October Plasma on Wayland Update: all about geometry

Last month our Wayland efforts made a huge step forward. In KWin we are now at a state where I think the big underlying work is finished, we entered the finishing line of the KWin Wayland porting. The whole system though still needs a little bit more work.

The big remaining task which I worked on last month was geometry handling. That is simplified: moving and resizing windows. Sounds relatively easy, but isn’t. Moving and resizing windows or in general the geometry handling is one of the core aspects of a window manager. It’s where our expertise is, the code which makes KWin such a good window manager. Naturally we don’t want to throw that code out and want to reuse it in a Wayland world.

And that meant: refactoring. The big problem here was that the code in question is also highly X11 specific. Examples are: the sync protocol for synced resizing, window gravity handling, various X11 specific quirks for moving X11 window moving smooth (e.g. only update at end of move if compositing is active, direct updates if not active).

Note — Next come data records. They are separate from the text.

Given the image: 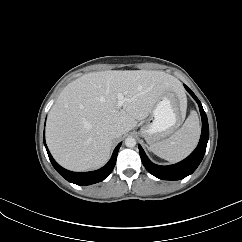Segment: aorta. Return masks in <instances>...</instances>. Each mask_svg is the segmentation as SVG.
I'll return each mask as SVG.
<instances>
[{
    "label": "aorta",
    "instance_id": "obj_1",
    "mask_svg": "<svg viewBox=\"0 0 242 242\" xmlns=\"http://www.w3.org/2000/svg\"><path fill=\"white\" fill-rule=\"evenodd\" d=\"M125 145L129 148H132L136 145V140L133 137H128L125 139Z\"/></svg>",
    "mask_w": 242,
    "mask_h": 242
}]
</instances>
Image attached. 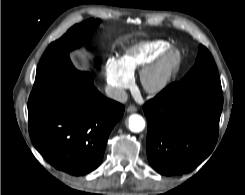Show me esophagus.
<instances>
[{"label":"esophagus","mask_w":245,"mask_h":195,"mask_svg":"<svg viewBox=\"0 0 245 195\" xmlns=\"http://www.w3.org/2000/svg\"><path fill=\"white\" fill-rule=\"evenodd\" d=\"M126 111L128 113H133V112L137 111V108L134 105H130V106L127 107Z\"/></svg>","instance_id":"1"}]
</instances>
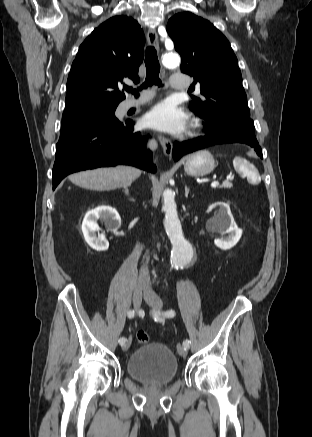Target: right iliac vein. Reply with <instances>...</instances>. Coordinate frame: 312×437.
I'll return each instance as SVG.
<instances>
[{
	"label": "right iliac vein",
	"instance_id": "obj_1",
	"mask_svg": "<svg viewBox=\"0 0 312 437\" xmlns=\"http://www.w3.org/2000/svg\"><path fill=\"white\" fill-rule=\"evenodd\" d=\"M142 297H143V286L141 282H137L135 285L134 291H133V305L136 310H139L142 303ZM131 340L128 339L123 345L122 349L124 351L128 350L130 347Z\"/></svg>",
	"mask_w": 312,
	"mask_h": 437
}]
</instances>
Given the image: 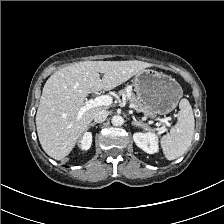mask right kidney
<instances>
[{"mask_svg": "<svg viewBox=\"0 0 224 224\" xmlns=\"http://www.w3.org/2000/svg\"><path fill=\"white\" fill-rule=\"evenodd\" d=\"M92 144V134L90 132L84 133L83 137L79 142V147L82 150H88Z\"/></svg>", "mask_w": 224, "mask_h": 224, "instance_id": "1", "label": "right kidney"}]
</instances>
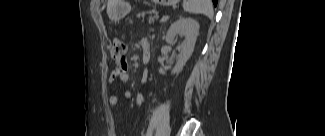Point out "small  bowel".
Listing matches in <instances>:
<instances>
[{
  "instance_id": "c3829d8e",
  "label": "small bowel",
  "mask_w": 325,
  "mask_h": 136,
  "mask_svg": "<svg viewBox=\"0 0 325 136\" xmlns=\"http://www.w3.org/2000/svg\"><path fill=\"white\" fill-rule=\"evenodd\" d=\"M145 42L148 43V41L146 40ZM128 68V64H127V60L123 59L122 61L117 62L116 68L111 70L108 74V82L112 83L115 80H119L122 83H126L129 81V74L127 71ZM146 78L147 75L145 74L143 77V82H146ZM123 99L125 100H130L132 98V93L129 90H126L123 92L122 94ZM109 104L111 106H115L118 104L119 102V95L117 93H112L109 96ZM145 103V99L144 96L142 94H138L135 97V104L138 107H142Z\"/></svg>"
}]
</instances>
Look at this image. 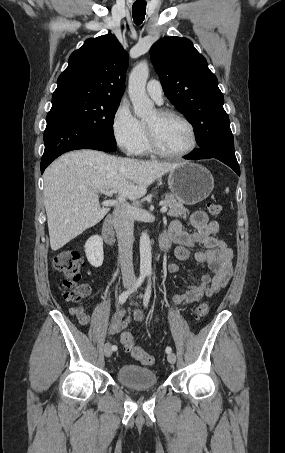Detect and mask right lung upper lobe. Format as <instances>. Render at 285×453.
I'll return each instance as SVG.
<instances>
[{
    "label": "right lung upper lobe",
    "instance_id": "obj_1",
    "mask_svg": "<svg viewBox=\"0 0 285 453\" xmlns=\"http://www.w3.org/2000/svg\"><path fill=\"white\" fill-rule=\"evenodd\" d=\"M127 63L128 55L113 34L89 38L70 55L68 67L58 77L52 100L67 96L121 100Z\"/></svg>",
    "mask_w": 285,
    "mask_h": 453
}]
</instances>
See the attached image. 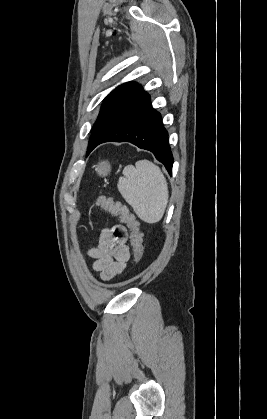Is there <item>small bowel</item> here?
<instances>
[{
  "mask_svg": "<svg viewBox=\"0 0 267 419\" xmlns=\"http://www.w3.org/2000/svg\"><path fill=\"white\" fill-rule=\"evenodd\" d=\"M94 262L92 268L100 280L108 281L121 274L129 260L127 231L121 225L102 230L98 244L87 251Z\"/></svg>",
  "mask_w": 267,
  "mask_h": 419,
  "instance_id": "c3829d8e",
  "label": "small bowel"
}]
</instances>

The task was now to separate the X11 specific geometry handling from generic geometry handling so that it can support both Wayland and X11 windows. With this now in place all the geometry handling works also for Wayland windows. This includes move/resize through the alt+f3 menu, but also triggered from the window itself. During move/resize the quick tiling areas are of course triggered correctly, show the outline and snap to the area if released. Resizing is automatically synced to the speed the client supports and that also in a much better way than on X11 (yay for Wayland and double-buffered state!). During move/resize the windows snap to screen borders and other windows.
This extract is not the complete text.